Abstract:  When a heavy atomic nucleus fissions, the resulting fragments are observed to emerge spinning; this phenomenon has been an outstanding mystery in nuclear physics for over 40 years. The internal generation of around 6-7 units of angular momentum in each fragment is particularly puzzling for systems which start with zero, or almost zero, spin. There are currently no experimental observations which enable decisive discrimination between the many competing theories for the angular momentum generation mechanism. Nevertheless, the present consensus is that excitation of collective vibrational modes generate the intrinsic spin before the nucleus splits (pre-scission). We present comprehensive and unique new data on fission fragment spins from gamma-ray spectroscopy experiments carried out at the ALTO facility of IJC lab in Orsay on three fissioning systems 232Th(n,f), 238U(n,f), and 252Cf(SF).
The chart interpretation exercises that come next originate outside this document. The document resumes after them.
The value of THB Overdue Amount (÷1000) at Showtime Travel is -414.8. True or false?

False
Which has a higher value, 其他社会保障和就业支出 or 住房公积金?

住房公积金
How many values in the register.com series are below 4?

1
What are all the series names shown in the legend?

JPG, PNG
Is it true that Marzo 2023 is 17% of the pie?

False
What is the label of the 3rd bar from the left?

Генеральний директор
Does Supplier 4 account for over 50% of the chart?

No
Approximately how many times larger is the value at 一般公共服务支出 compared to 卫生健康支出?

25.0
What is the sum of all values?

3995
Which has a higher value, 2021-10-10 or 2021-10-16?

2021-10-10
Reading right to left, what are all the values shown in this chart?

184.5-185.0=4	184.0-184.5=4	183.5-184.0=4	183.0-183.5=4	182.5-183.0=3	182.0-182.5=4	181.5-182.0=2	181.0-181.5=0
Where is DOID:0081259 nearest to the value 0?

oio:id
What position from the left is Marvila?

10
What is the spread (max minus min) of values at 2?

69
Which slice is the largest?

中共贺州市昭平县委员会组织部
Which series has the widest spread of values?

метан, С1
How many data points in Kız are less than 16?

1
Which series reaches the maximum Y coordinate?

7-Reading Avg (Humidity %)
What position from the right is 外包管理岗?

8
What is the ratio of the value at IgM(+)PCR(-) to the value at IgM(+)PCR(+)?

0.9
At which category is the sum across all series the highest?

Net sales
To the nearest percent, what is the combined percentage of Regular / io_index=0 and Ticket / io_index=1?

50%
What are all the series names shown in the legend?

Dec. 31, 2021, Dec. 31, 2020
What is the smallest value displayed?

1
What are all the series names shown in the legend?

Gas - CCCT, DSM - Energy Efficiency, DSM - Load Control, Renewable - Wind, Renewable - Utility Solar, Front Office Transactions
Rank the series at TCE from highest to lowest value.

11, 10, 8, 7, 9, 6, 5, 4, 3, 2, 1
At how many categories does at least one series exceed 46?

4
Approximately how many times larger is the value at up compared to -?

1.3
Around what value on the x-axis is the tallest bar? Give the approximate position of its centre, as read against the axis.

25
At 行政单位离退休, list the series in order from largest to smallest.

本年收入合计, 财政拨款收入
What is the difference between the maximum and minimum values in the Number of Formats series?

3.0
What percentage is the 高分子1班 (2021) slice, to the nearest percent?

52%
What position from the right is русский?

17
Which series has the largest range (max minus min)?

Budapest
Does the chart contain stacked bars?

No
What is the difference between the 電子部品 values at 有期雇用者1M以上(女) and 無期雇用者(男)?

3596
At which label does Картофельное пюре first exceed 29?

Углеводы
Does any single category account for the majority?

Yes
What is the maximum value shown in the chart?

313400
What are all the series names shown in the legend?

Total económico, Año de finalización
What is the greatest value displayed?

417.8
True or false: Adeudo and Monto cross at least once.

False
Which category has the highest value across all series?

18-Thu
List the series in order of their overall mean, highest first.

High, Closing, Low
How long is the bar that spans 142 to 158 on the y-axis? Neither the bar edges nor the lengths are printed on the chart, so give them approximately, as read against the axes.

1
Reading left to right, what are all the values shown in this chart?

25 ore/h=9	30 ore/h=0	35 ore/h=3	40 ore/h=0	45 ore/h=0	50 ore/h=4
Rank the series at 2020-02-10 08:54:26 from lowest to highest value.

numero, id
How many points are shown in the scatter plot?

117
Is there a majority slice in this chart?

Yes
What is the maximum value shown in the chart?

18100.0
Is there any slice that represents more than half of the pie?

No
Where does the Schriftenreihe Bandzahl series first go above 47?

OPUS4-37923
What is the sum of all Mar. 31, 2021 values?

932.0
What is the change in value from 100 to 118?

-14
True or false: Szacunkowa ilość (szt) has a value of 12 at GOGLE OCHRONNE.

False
The v-ball gamma-ray spectrometer was coupled to the LICORNE neutron source to perform precision spectroscopy of fast-neutron-induced fission in an experimental campaign that lasted 7 weeks. The experimental results presented will be used to draw important conclusions on the intrinsic spin generation mechanism in nuclear fission. This new information is not only important for the fundamental understanding and theoretical description of fission, but also has consequences for the y-ray heating problem in nuclear reactors, for the study of the structure of neutron-rich isotopes, and for the synthesis and stability of super-heavy elements.